Charles Lynch fue un revolucionario independentista que en 1780 acusó a un grupo de lealistas, es decir, americanos que continuaron siendo leales a la corona británica, y consiguió que fueran llevados a juicio como presuntos responsables de un levantamiento contra la joven república en el estado de Virginia.
Sin embargo, en contra de todo pronóstico, el tribunal absolvió a los acusados de todos sus cargos, tras lo cual Lynch, disgustado por el sentido de la sentencia, ordenó la ejecución de esta banda de lealistas -y de muchas otras-, forjándose entonces el término, que ha llegado hasta nuestros días, de 'linchamiento', aplicado a la justicia exprés del pueblo enfervorecido.
La sentencia de la Audiencia Provincial de Navarra dada a conocer ayer enjuiciaba la presunta agresión sexual de un grupo de hombres jóvenes a una chica durante los sanfermines del año 2016.
Si la justicia funcionase a golpe de sondeo o de opinión extraída de las redes sociales o de las organizaciones feministas, no habría hecho falta perder ni un solo minuto en juzgar a los encausados, puesto que éstos ya habían sido condenados. Nuestro código penal, además, se habría quedado corto, porque al 'pueblo', como a Lynch, lo que de verdad le pide el cuerpo es castrar a los violadores, y eso solo cuando reprime sus primeros instintos de anudar una soga alrededor de una rama robusta y atarle un lazo al cuello al interfecto para enviarlo al otro barrio por la vía directa, ya sea por el procedimiento de la patada al taburete, o al más clásico y peliculero de sentarlo en una montura y espolear al caballo para que salga al galope dejando a su jinete colgado del gañote y con un palmo de lengua asomando de su boca.
En España disfrutamos, supuestamente, de un estado democrático de derecho, lo cual supone que el poder judicial tiene su propia estructura independiente, escogiéndose la mayor parte de los jueces por medio de duros y exigentes procesos de selección que llamamos oposiciones, y en una menor porción de entre juristas de reconocido prestigio. Seguramente se podría mejorar el método de selección, pero tampoco es extraño o anormal en el concierto de las naciones.
Los jueces aciertan y también se equivocan, y para eso hay la doble instancia penal, que impide que nadie vaya a prisión sin haber tenido la ocasión de que otro tribunal revise la sentencia que lo condenó.
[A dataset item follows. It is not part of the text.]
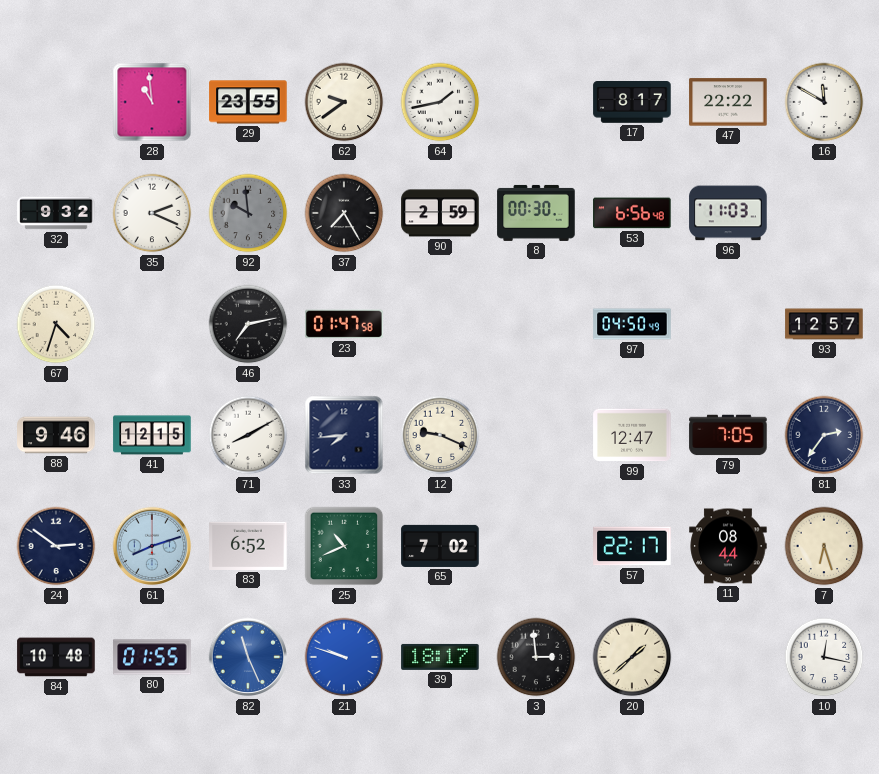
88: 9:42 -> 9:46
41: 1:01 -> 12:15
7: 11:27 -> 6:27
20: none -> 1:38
El mismo derecho tienen las partes acusadoras.
El problema de nuestro país, pues, no es la justicia formal -que tiene muchas carencias materiales, pero que funciona admirablemente si atendemos precisamente a las condiciones en que en muchas ocasiones se ve obligada a ejercer su función.
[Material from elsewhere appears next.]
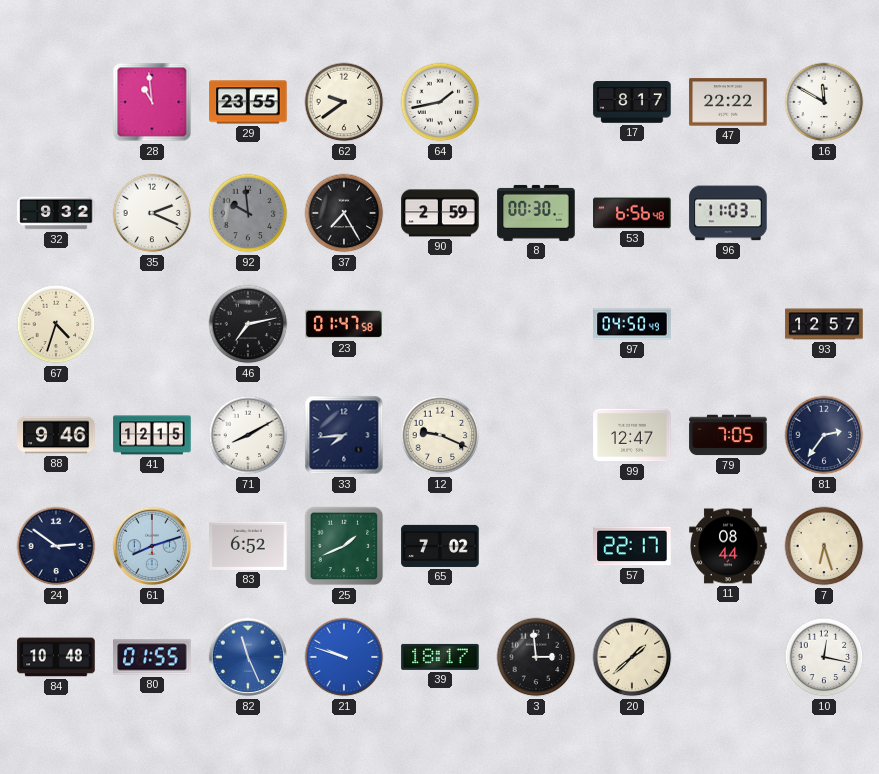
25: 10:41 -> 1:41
El drama es que, mientras hacen falta muchos más jueces profesionales, el número de jueces aficionados o, como dice mi compañero de despacho, de catedráticos de derecho tuitero, no deja de crecer, animados por todos aquellos apóstoles del prejuicio políticamente correcto y por aquellos líderes políticos a los que estas cuestiones siempre les huelen al dulce aroma del voto, como al ínclito Pablo Iglesias.
No he leído en su integridad la sentencia de marras porque, más allá del debate social, no me interesa enjuiciar jueces, pero estoy seguro de que éstos, con mayor o menor fortuna, han intentado aplicar el derecho penal respetando las reglas del juego -carga de la prueba, presunción de inocencia y principio in dubio pro reo-, de manera que descalificar a un juzgador profesional porque lo que él entiende que ha quedado probado no colma nuestras expectativas es un comportamiento muy parecido al de los energúmenos que insultan y amenazan a los jugadores de su propio equipo cuando éste pierde, porque los jueces, no lo duden, son de nuestro equipo, no del de los delincuentes.
En cambio, si, por ejemplo, los magistrados hubiesen dictado una sentencia absurda condenando a prisión permanente revisable a los miembros de 'la manada' solo por ser un grupo de hombres zafios y borrachos -y probablemente repulsivos- y la destinataria de sus actos lúbricos una mujer, seguramente algunos de estos hooligans de la venganza mediática se hubieran echado atrás, pero muchos otros lo celebrarían con el mismo nivel de análisis jurídico y racional que han utilizado para ciscarse en los muertos de los magistrados. Y eso que han sido condenados a nueve años de prisión.